High Priestess of Horror Kier-La Janisse has crafted the definitive encyclopedia of female neurosis as depicted in horror cinema and the many ways it paralleled her own trauma zones. Beautifully written, extremely well researched, and lush with gorgeous film stills and posters—a masterpiece. – Lydia Lunch, musician, poet, author, and No Wave icon


People love this book. Why? It talks about life and art in an unusual, provocative way. Kier-La Janisse doesn't kid around. For her, movies are a matter of life and death. House of Psychotic Women is an original, singular creation. Nothing like it existed before and certainly nothing since. Cherish this book, argue with it, throw it against the wall. But let it get under your skin... invade your bloodstream. It may change you. – Jimmy McDonough, author of The Ghastly One: The 42nd Street Netherworld of Director Andy Milligan and Shakey: Neil Young’s Biography


Fascinating, engaging, and lucidly written: an extraordinary blend of deeply researched academic analysis and revealing memoir. – Iain Banks, author of The Wasp Factory


What ultimately makes House of Psychotic Women so spellbinding is less the memoir or the reviews as individual entities, but the way that the two, when juxtaposed, remind us that these stories are rooted in the real; and not the big/broad/social-political real, but the real that is small and intimate and experiential. – Ian MacAllister-McDonald, LA Review of Books


Kier-La Janisse’s House of Psychotic Women expanded edition cover (2022).

ABOUT THE AUTHOR

Kier-La Janisse is a film writer, programmer, producer, and founder of The Miskatonic Institute of Horror Studies.

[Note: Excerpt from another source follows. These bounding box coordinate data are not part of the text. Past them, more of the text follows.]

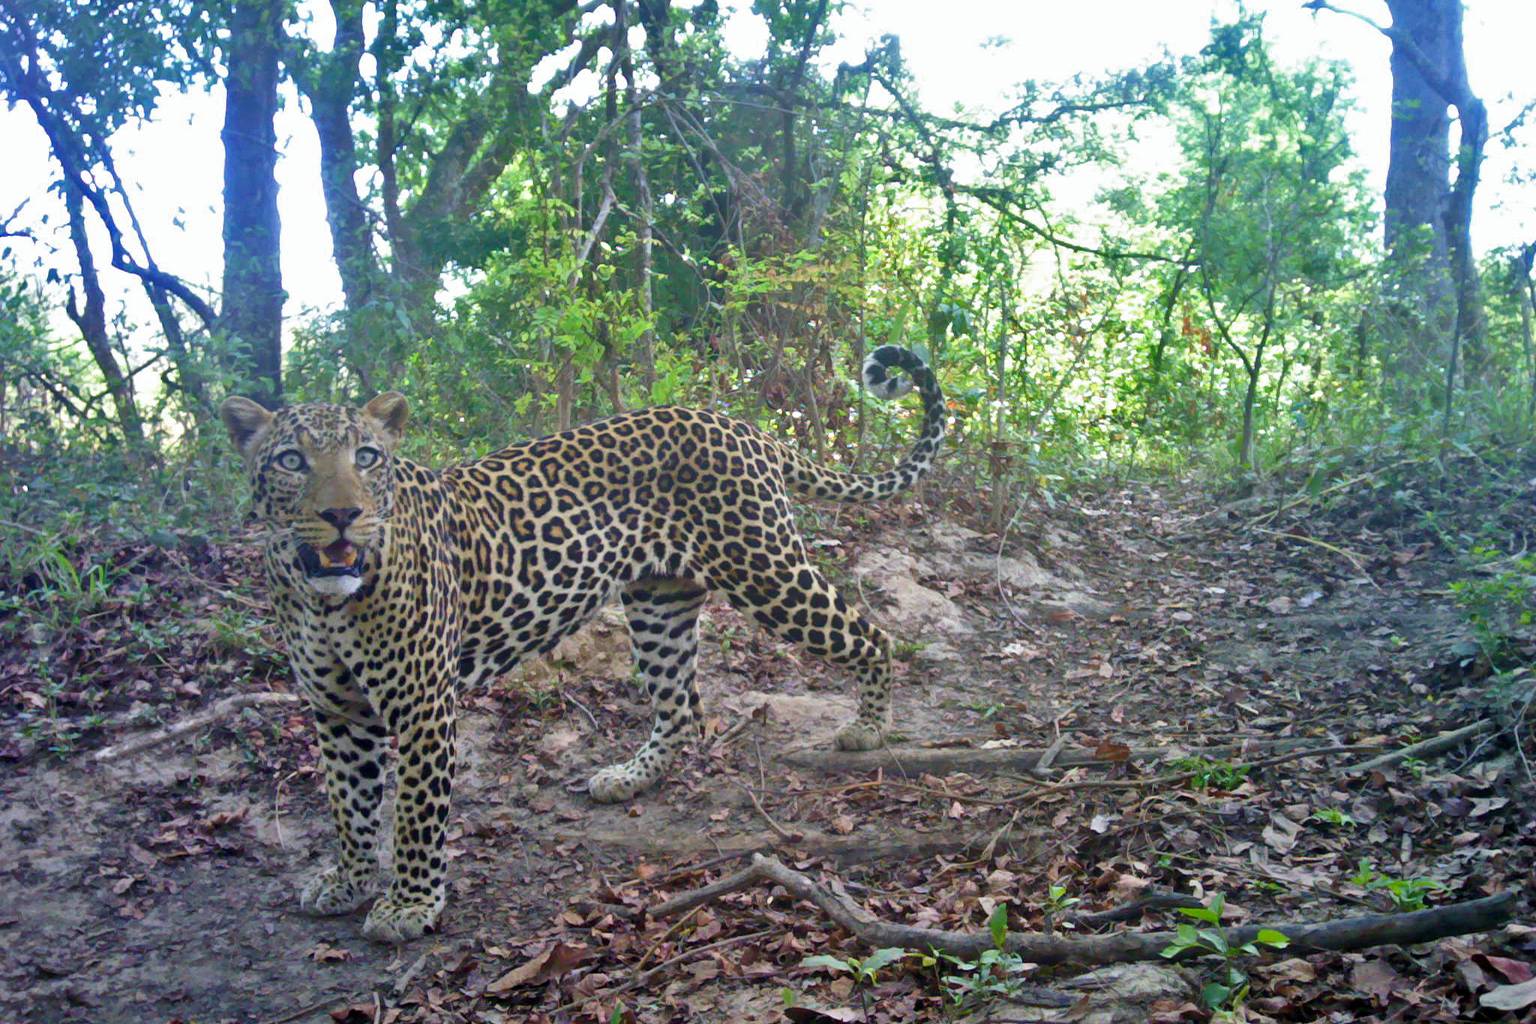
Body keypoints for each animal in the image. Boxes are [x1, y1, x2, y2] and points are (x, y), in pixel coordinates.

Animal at [219, 344, 944, 943]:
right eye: (291, 462)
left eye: (366, 458)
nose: (342, 514)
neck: (323, 598)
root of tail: (742, 426)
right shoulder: (337, 711)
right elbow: (349, 804)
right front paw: (346, 881)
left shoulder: (424, 707)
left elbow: (416, 811)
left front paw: (410, 904)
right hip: (659, 602)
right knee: (681, 705)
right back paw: (630, 777)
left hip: (765, 569)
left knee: (872, 635)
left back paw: (869, 728)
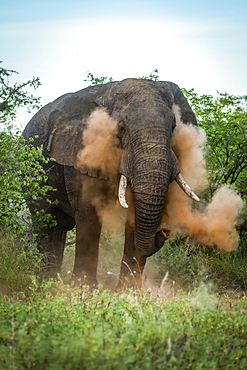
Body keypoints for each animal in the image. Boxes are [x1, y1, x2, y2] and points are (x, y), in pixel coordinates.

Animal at [22, 77, 200, 286]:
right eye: (121, 128)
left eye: (174, 127)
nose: (165, 232)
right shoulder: (81, 152)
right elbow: (88, 212)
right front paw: (83, 288)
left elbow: (135, 214)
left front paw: (129, 290)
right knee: (45, 221)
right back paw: (46, 283)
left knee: (60, 226)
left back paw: (53, 281)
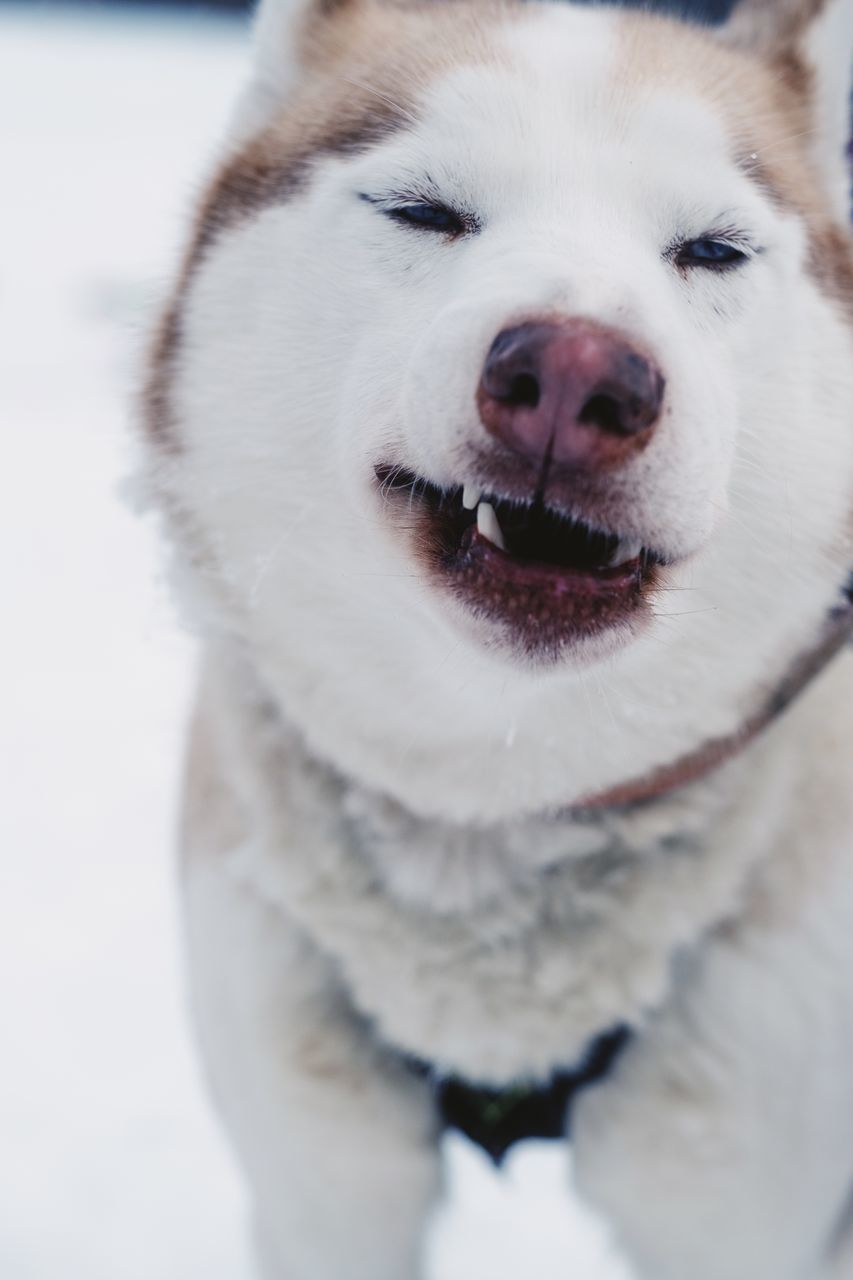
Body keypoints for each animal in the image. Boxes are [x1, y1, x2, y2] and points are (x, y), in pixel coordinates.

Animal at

She is the author of House of Psychotic Women: An Autobiographical Topography of Female Neurosis in Horror and Exploitation Films (2012), A Violent Professional: The Films of Luciano Rossi (2007), and has been an editor on numerous books including Warped & Faded: Weird Wednesday and the Birth of the American Genre Film Archive (2021), Yuletide Terror: Christmas Horror on Film and Television (2017) and Satanic Panic: Pop-Cultural Paranoia in the 1980s (2015). She was a producer on David Gregory’s Tales of the Uncanny (2020) and wrote, directed, and produced the award-winning documentary Woodlands Dark and Days Bewitched: A History of Folk Horror (2021) for Severin Films, where she is a producer and editor of supplemental features. She is currently at work on several books including a monograph about Monte Hellman’s Cockfighter.